Stickstoff besitzt innerhalb der Pflanzennährstoffe eine herausragende Bedeutung, da er wesentlicher Bestandteil vieler wichtiger Verbindungen in Pflanzen ist, so zum Beispiel des grünen Blattfarbstoffes und aller Eiweiße.

Während die Pflanzen den Kohlenstoff der Luft als Kohlendioxid über die Blätter aufnehmen können, ist die Nutzung des Luftstickstoffs (N2) nicht möglich, obwohl die Luft zu 78 Prozent Stickstoff enthält.
... außer mit Hilfe von Bakterien
Pflanzen der Ordnung Leguminosen, wie z.B. Erbsen, Bohnen oder Klee, leben mit bestimmten Bakterien in einer Symbiose, die eine Nutzung des molekularen Luftstickstoffs ermöglicht. Unter günstigen Bedingungen kann auf diese Art mehr als 200 Kilogramm pflanzenverfügbarer Stickstoff pro Hektar und Jahr gewonnen und somit Dünger eingespart werden.

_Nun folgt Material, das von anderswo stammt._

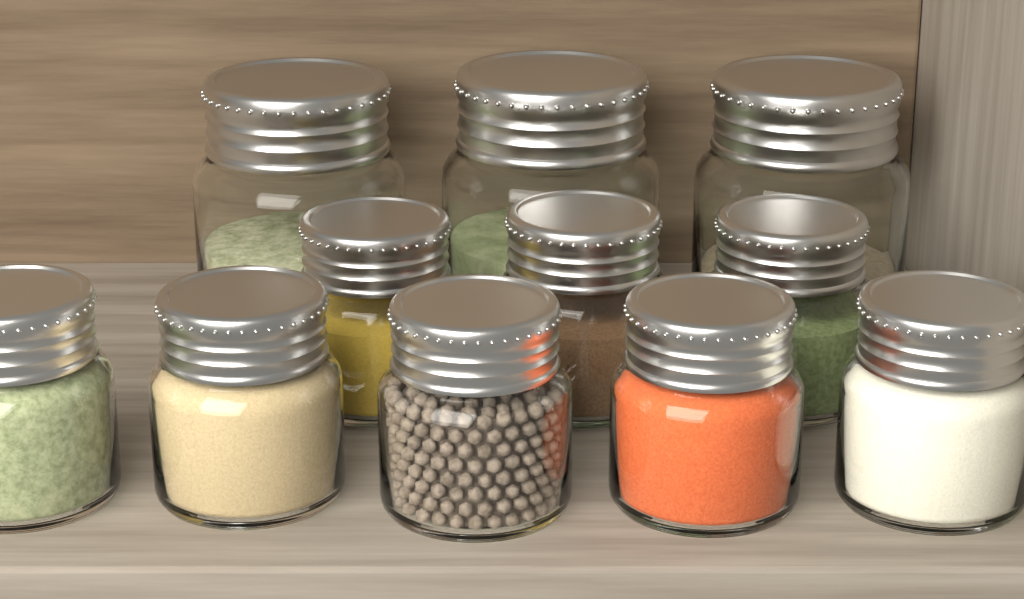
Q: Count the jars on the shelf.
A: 11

Seit fast 40 Jahren stehen bestimmte Eiweiße - die Leghämoglobine - im Verdacht, diese physiologische Leistung zu ermöglichen. Jetzt konnten Wissenschaftler des Max-Planck-Institutes für molekulare Pflanzenphysiologie in Golm bei Potsdam erstmalig den Beweis für die Richtigkeit dieser Hypothese erbringen.
Prinzip seit mehr als 100 Jahren bekannt
Seit Ende des 19. Jahrhunderts ist laut einer Aussendung der Max-Planck-Gesellschaft (MPG) bekannt, dass an den Wurzeln von Leguminosen so genannte Knöllchen lokalisiert sind, die zur Fixierung von Luftstickstoff in der Lage sind. Ursächlich für diese Fähigkeit sind Bakterien (Rhizobien), die in die Wurzeln der Leguminosen eindringen, dort die Neubildung von Zellen, den Knöllchen, bewirken, um diese dann zu besiedeln.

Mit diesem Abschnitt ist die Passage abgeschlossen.